第5話 DV配偶者暴力相談支援センター

 涼子の住むY市にもDV《ドメスティックバイオレンス》被害者のための相談窓口がある。


『男女共同参画局』


 だんじょきょうどうさんかくきょく


 内閣府にあるらしい。


 涼子は前々からスマホで検索していた。


『DV』『相談』


 そこで涼子の住むY市に相談窓口があることを知った。


 パンフレットには、『男女共同参画局』って文字。

『女性に対するあらゆる暴力の根絶』を掲げている。


 実は、各都道府県、市町村に、ドメスティック・バイオレンス(DV)、性犯罪・性暴力の被害者のための支援拠点が設置されていることを知る人は少ない。


『家庭内』、『密室』


 特に配偶者からの暴力(DV)被害者は、その問題の性質上、支援機関の存在が公にされないためだ。

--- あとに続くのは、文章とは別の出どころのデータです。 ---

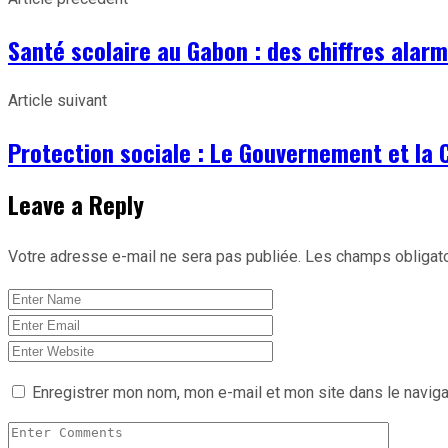
Partager
Santé scolaire au Gabon : des chiffres ala
Article suivant
Protection sociale : Le Gouvernement et la 
Leave a Reply
Votre adresse e-mail ne sera pas publiée.
Les champs obligato
Enregistrer mon nom, mon e-mail et mon site dans le navig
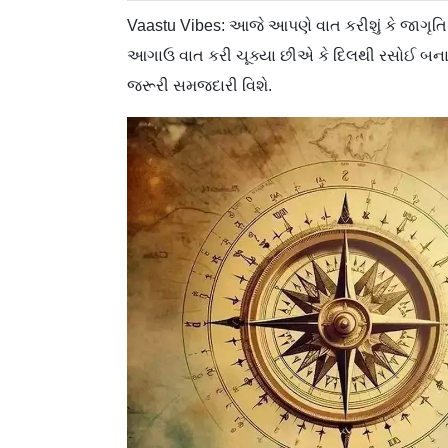
Vaastu Vibes: આજે આપણે વાત કરીશું કે જાગૃત
આગાઉ વાત કરી ચૂક્યા છીએ કે દિલથી રસોઈ બનાવ
જરૂરી સમજદારી વિશે.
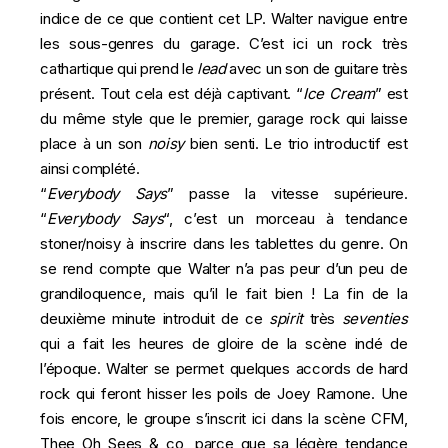
indice de ce que contient cet LP. Walter navigue entre
les sous-genres du garage. C’est ici un rock très
cathartique qui prend le
lead
avec un son de guitare très
présent. Tout cela est déjà captivant. “
Ice Cream
” est
du même style que le premier, garage rock qui laisse
place à un son
noisy
bien senti. Le trio introductif est
ainsi complété.
“
Everybody Says
” passe la vitesse supérieure.
“
Everybody Says
“, c’est un morceau à tendance
stoner/noisy à inscrire dans les tablettes du genre. On
se rend compte que Walter n’a pas peur d’un peu de
grandiloquence, mais qu’il le fait bien ! La fin de la
deuxième minute introduit de ce
spirit
très
seventies
qui a fait les heures de gloire de la scène indé de
l’époque. Walter se permet quelques accords de hard
rock qui feront hisser les poils de Joey Ramone. Une
fois encore, le groupe s’inscrit ici dans la scène CFM,
Thee Oh Sees & co, parce que sa légère tendance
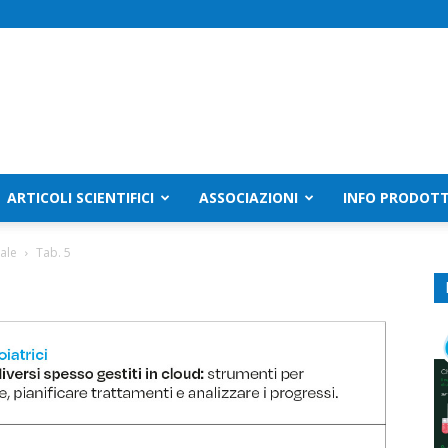
ARTICOLI SCIENTIFICI
ASSOCIAZIONI
INFO PRODOTT
tale
Tab. 5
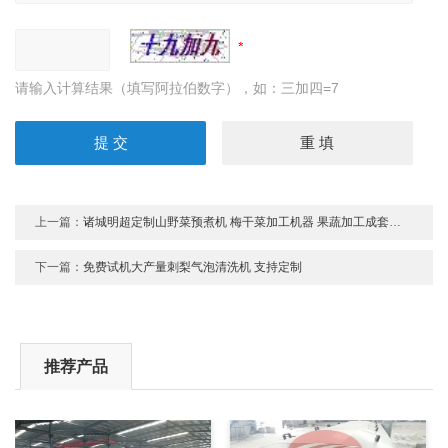
请输入计算结果（填写阿拉伯数字），如：三加四=7
上一篇：
诸城明超定制山野菜预煮机 梅干菜加工机器 果蔬加工成套设备
下一篇：
免费试机大产量刺梨气泡清洗机 支持定制
推荐产品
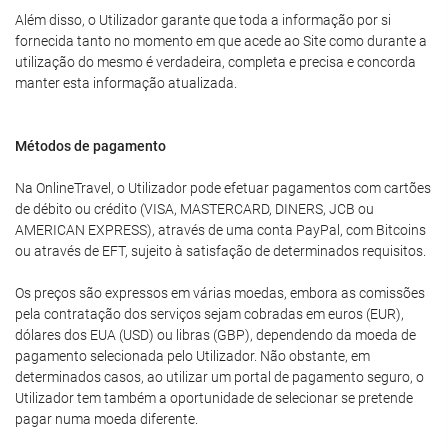
Além disso, o Utilizador garante que toda a informação por si
fornecida tanto no momento em que acede ao Site como durante a
utilização do mesmo é verdadeira, completa e precisa e concorda
manter esta informação atualizada.
Métodos de pagamento
Na OnlineTravel, o Utilizador pode efetuar pagamentos com cartões
de débito ou crédito (VISA, MASTERCARD, DINERS, JCB ou
AMERICAN EXPRESS), através de uma conta PayPal, com Bitcoins
ou através de EFT, sujeito à satisfação de determinados requisitos.
Os preços são expressos em várias moedas, embora as comissões
pela contratação dos serviços sejam cobradas em euros (EUR),
dólares dos EUA (USD) ou libras (GBP), dependendo da moeda de
pagamento selecionada pelo Utilizador. Não obstante, em
determinados casos, ao utilizar um portal de pagamento seguro, o
Utilizador tem também a oportunidade de selecionar se pretende
pagar numa moeda diferente.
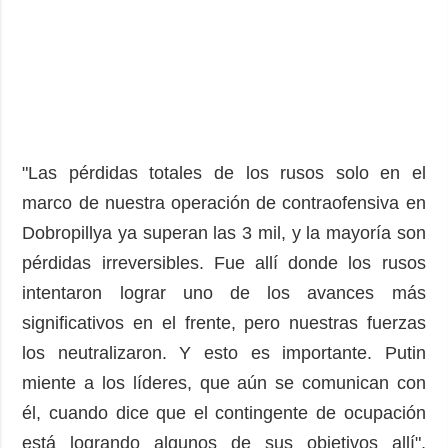
"Las pérdidas totales de los rusos solo en el
marco de nuestra operación de contraofensiva en
Dobropillya ya superan las 3 mil, y la mayoría son
pérdidas irreversibles. Fue allí donde los rusos
intentaron lograr uno de los avances más
significativos en el frente, pero nuestras fuerzas
los neutralizaron. Y esto es importante. Putin
miente a los líderes, que aún se comunican con
él, cuando dice que el contingente de ocupación
está logrando algunos de sus objetivos allí",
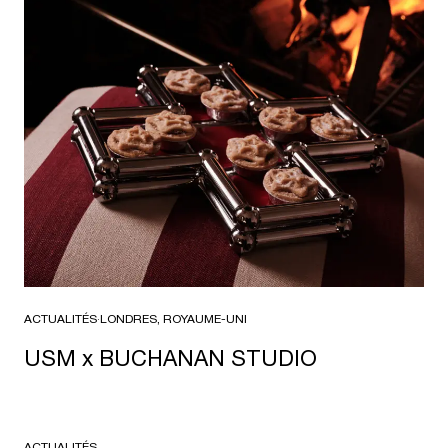
ACTUALITÉS
·
LONDRES, ROYAUME-UNI
USM x BUCHANAN STUDIO
ACTUALITÉS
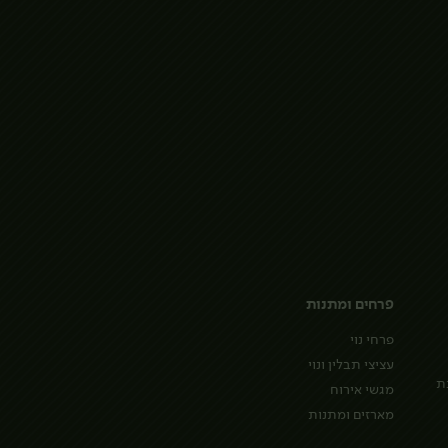
פרחים ומתנות
פרחי נוי
עציצי תבלין ונוי
ת
מגשי אירוח
מארזים ומתנות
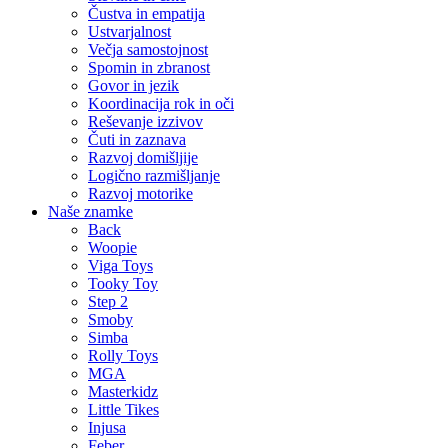
Čustva in empatija
Ustvarjalnost
Večja samostojnost
Spomin in zbranost
Govor in jezik
Koordinacija rok in oči
Reševanje izzivov
Čuti in zaznava
Razvoj domišljije
Logično razmišljanje
Razvoj motorike
Naše znamke
Back
Woopie
Viga Toys
Tooky Toy
Step 2
Smoby
Simba
Rolly Toys
MGA
Masterkidz
Little Tikes
Injusa
Feber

 実際には、市町村における配偶者暴力相談支援センターの数は全国で120か所以上ある。


 涼子も過去に相談へ行ったことがある。

 もちろん1度ではない。


 相談員の方から、

『この状況は、娘の眼の前でやっており、面前DVです。子どもさんへの虐待ぎゃくたい行為ですよ』

『とても看過かんかすることはできない』

 と言われた。


 マサオが娘に直接手を上げたりしてなくとも、目の前で母親が殴られそうになったり、「殺す」「殴る」と言われることは「面前DV」というのだそうだ。


 明らかに娘への虐待行為になり、子どもの心の健康や、成長をいちじるしく阻害そがいするということだった。


 どんなことがあったとしても、絶対にやってはいけないコトなのだ。


 そして、DVを行う加害者の行為はだんだんエスカレートしていくそうだ。

 DV加害者は、しばらくは優しくなるが、数年たって突然また暴力は起こる。

「治ることはまずないと思っていてください」と言われた。


「娘の父親だから、やっぱりどこかで悪く言いたくなかった。でも女性を大切にできない、人をリスペクトできない、カスでクズ野郎でした」


 涼子がこんなふうにハッキリと声に出して言ったのは、今日が初めてだ。


(私は悪くない。やっと気づいた。)


 涼子の場合、16年間かかった。


 でもまだ遅くない。


 自分の人生を取り戻さないと。